Was mir, an deiner Stelle viel mehr Kopfschmerzen machen würde ist: Was ist wenn deinen Eltern .... Besser nicht weiter schreiben, aber wie könnten dich die Behörden informieren ?

Großer Tip, melde dich in der Stadt unter der Adresse der Pension an, sollte das nicht möglich sein, rede mit deinem Arbeitgeber. Wie CL550 schrieb, dort meldest du dein neues Auto an. Wenn du innerhalb dieser Stadt dann eine Wohnung hast, meldest du beim Straßenverkehrsamt dein Auto um, das kostet dann 10 bis 20 Euronen und das Nummernschlid bleibt eh gleich.

Gruß, Voxe

PS: Dein eigentliches Problem ist nicht wo du dein Auto anmeldest, sondern das du unter einer Adresse gemeldet bist, wo du nicht wohnst.


----------



## Krumnix (2 Februar 2012)

Nein. Mein Problem ist das Auto. Das ich mich ummelden muss und das auch passieren wird in 2-3 Monaten, ist ja klar. 
Nur kann ich so lange nicht mit dem Auto warten.
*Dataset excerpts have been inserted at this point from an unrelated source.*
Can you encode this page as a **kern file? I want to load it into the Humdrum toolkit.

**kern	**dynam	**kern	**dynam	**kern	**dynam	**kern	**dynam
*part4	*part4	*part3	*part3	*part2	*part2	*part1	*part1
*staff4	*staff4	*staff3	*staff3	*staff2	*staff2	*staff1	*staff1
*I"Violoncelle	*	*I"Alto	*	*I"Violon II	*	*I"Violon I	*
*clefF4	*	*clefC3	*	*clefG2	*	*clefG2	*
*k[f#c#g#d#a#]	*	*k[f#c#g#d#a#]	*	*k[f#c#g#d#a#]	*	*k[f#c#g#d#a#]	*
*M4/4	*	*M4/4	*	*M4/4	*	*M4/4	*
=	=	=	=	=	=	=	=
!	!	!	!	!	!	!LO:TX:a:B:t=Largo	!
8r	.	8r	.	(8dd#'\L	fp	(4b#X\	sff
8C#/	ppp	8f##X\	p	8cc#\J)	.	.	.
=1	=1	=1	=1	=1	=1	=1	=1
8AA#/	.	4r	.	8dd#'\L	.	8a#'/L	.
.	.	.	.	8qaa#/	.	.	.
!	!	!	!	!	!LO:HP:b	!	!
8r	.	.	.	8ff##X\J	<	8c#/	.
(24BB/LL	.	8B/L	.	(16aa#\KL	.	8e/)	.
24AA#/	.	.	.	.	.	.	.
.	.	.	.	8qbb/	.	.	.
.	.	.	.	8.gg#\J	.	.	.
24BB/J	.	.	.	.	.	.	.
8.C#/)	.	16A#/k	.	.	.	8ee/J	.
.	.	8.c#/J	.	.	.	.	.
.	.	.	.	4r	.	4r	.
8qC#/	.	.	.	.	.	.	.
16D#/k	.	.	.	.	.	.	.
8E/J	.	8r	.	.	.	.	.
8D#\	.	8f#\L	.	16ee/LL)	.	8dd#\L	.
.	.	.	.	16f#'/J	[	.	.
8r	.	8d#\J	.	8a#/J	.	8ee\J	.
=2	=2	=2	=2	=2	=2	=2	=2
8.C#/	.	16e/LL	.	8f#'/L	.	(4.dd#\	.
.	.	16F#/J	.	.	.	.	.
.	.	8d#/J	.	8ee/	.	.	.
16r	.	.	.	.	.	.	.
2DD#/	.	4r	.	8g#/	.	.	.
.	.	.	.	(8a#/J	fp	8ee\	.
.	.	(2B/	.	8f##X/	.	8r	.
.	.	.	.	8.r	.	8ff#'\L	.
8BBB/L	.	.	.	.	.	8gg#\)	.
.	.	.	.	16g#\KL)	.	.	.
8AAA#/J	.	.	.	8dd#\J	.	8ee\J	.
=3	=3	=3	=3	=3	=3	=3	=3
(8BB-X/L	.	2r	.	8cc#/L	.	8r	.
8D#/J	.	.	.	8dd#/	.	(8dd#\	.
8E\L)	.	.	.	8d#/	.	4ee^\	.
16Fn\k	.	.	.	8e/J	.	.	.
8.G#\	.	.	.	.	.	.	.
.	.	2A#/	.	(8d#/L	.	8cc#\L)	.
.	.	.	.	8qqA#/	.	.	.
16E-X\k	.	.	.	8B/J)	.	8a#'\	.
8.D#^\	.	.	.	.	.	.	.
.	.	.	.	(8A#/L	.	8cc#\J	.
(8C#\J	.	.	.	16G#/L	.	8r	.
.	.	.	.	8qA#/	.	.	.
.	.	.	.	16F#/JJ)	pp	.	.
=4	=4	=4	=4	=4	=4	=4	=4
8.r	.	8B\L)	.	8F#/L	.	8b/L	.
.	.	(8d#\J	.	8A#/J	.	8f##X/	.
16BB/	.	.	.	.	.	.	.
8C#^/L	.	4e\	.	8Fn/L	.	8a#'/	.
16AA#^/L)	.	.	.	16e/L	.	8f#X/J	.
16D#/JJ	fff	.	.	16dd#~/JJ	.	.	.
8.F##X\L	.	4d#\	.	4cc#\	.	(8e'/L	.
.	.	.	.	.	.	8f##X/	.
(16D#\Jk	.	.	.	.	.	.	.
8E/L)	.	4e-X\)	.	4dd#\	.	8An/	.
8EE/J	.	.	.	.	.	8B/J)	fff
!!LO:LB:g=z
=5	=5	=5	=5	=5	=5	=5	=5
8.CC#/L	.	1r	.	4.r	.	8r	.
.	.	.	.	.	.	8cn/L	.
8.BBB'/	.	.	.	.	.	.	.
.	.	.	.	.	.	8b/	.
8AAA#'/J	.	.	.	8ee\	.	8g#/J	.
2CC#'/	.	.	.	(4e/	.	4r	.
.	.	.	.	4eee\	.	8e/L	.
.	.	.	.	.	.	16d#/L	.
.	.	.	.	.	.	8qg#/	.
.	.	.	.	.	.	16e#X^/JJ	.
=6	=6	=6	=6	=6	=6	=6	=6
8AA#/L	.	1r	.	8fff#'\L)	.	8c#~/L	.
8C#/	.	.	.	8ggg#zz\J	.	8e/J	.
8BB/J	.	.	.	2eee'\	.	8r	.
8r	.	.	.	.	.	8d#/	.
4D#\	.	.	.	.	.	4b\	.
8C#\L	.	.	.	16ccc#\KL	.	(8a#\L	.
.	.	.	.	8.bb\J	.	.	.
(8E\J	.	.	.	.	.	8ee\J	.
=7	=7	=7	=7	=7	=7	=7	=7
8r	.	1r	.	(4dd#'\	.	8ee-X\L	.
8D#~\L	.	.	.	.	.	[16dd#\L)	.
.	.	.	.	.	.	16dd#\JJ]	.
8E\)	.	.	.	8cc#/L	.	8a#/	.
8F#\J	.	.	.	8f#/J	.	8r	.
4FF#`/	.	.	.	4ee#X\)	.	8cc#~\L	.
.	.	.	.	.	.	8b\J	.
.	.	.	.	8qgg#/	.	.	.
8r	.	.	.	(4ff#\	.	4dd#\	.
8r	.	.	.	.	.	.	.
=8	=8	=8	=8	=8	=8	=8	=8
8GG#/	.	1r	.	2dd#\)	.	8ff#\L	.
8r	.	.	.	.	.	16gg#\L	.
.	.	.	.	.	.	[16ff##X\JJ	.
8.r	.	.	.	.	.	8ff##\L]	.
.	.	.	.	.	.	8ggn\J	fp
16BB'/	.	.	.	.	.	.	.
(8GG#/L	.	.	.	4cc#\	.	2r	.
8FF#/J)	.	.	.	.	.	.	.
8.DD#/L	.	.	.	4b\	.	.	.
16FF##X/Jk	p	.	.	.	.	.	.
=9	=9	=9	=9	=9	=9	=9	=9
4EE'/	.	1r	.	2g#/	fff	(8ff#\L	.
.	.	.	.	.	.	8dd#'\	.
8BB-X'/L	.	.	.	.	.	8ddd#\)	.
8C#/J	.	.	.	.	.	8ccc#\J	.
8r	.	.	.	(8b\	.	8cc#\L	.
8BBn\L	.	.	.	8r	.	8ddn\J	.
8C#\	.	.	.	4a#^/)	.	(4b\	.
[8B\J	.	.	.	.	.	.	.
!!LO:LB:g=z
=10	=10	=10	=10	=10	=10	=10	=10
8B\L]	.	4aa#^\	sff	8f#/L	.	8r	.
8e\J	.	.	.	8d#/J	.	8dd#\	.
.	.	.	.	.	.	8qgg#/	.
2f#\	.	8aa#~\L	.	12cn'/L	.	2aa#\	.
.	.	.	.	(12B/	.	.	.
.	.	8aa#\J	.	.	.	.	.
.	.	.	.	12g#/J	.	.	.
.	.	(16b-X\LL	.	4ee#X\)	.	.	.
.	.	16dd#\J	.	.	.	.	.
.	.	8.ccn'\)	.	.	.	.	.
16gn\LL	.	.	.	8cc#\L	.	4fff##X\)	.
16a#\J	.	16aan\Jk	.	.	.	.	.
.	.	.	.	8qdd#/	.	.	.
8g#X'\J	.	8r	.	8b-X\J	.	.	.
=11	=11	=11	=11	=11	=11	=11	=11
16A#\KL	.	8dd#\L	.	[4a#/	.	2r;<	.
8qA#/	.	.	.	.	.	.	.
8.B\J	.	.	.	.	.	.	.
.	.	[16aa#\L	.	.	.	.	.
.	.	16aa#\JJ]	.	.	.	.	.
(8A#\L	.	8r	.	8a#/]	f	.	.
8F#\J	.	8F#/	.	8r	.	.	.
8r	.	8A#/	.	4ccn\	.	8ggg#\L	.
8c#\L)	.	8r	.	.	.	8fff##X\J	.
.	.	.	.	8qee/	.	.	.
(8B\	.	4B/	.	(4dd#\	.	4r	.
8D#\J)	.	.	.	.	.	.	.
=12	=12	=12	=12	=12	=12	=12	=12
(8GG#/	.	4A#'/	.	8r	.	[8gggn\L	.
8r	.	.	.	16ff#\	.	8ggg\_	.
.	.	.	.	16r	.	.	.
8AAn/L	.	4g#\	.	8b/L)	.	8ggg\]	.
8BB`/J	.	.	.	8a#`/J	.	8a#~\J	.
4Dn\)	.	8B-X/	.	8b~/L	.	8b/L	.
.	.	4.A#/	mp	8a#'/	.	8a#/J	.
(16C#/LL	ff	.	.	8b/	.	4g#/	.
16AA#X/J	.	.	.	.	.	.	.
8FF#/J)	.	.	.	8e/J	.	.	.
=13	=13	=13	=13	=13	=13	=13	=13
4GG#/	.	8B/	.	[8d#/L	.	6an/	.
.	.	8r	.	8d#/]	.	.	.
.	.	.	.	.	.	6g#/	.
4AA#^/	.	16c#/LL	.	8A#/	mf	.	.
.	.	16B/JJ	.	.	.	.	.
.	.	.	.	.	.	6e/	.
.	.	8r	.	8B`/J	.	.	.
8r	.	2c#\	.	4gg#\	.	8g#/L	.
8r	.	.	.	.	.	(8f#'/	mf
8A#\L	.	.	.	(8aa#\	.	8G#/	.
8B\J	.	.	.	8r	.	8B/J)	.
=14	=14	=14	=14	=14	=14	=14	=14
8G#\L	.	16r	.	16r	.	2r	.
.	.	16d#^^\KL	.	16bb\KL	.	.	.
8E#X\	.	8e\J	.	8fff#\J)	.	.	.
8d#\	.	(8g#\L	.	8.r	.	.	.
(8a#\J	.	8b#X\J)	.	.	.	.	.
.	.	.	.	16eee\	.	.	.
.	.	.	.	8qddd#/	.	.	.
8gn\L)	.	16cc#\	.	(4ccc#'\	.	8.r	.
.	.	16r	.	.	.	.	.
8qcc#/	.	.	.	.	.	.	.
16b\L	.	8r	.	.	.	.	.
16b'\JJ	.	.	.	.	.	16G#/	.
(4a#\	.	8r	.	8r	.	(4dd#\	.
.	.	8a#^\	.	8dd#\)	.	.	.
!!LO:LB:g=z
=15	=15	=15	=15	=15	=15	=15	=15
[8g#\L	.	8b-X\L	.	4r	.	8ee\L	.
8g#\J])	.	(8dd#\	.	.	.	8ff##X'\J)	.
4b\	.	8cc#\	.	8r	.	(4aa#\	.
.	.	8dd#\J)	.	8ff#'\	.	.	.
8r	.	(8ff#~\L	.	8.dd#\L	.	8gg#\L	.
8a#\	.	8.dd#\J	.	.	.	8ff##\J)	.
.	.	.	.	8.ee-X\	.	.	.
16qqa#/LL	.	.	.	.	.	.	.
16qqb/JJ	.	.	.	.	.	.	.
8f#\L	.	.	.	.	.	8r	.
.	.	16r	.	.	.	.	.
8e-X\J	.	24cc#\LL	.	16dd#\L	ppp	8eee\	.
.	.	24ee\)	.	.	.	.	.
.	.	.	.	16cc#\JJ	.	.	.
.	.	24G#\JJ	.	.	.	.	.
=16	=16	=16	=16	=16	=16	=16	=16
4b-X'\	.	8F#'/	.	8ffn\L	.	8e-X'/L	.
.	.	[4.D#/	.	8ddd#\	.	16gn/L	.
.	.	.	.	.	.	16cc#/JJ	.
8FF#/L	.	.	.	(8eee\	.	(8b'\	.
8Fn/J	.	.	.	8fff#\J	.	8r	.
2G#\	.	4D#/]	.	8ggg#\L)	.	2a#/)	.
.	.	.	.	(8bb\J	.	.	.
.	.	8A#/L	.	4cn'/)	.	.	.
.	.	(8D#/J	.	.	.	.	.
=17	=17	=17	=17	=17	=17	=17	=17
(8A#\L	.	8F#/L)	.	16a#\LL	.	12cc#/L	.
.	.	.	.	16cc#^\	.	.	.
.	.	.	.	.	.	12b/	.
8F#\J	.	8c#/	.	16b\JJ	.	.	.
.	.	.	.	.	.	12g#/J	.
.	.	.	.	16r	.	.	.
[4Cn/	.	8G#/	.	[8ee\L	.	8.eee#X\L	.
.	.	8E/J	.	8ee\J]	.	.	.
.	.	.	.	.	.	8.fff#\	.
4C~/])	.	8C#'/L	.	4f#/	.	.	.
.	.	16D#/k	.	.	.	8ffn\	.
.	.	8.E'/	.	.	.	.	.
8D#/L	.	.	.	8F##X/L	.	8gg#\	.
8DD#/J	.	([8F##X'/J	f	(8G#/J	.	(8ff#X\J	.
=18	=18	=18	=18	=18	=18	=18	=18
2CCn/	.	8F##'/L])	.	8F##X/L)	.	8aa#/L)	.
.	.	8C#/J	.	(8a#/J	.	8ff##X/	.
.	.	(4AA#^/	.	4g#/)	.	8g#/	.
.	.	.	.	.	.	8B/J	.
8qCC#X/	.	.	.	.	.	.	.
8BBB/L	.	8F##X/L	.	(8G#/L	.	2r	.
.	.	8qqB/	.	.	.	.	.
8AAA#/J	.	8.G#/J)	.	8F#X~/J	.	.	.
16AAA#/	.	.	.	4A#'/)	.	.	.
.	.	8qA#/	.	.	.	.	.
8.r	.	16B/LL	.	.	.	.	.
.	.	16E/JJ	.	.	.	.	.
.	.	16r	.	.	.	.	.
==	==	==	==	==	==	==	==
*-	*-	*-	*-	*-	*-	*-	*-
Das ist das Problem, nicht wo meine Post hinkommt, oder meine Steuern.
Da man eh 6 Monate Zeit hat, sich umzumelden, ist da kein Problem vorhanden.

Mir gings nur um das Anmelden eines Autos in einer Stadt, wo man noch nicht gemeldet ist!


----------



## Gerhard Bäurle (2 Februar 2012)

Krumnix schrieb:


> Mir gings nur um das Anmelden eines Autos in einer Stadt, wo man noch nicht gemeldet ist!



Hallo, wenn ich

http://www.verkehrsportal.de/fzv/fzv_06.php (4) 1. 

richtig deute, kann man zwar an seinem Wohnsitz anmelden und
einen anderen Standort angeben, aber nicht umgekehrt.

Vielleicht kannst Du ja Deinen Wohnsitz bei Deinen Eltern melden 
und dann die Regelung anwenden.

Viel Spielraum wird es da aber nicht geben, weil sonst jeder den 
Standort nach der Reginalklasse aussuchen würde.


----------



## vierlagig (3 Februar 2012)

ich weiß nicht ob die gut sind, noch ob man ihnen vertrauen kann, aber mal gucken kann nicht schaden: http://www.zulassungsdienst.info/


----------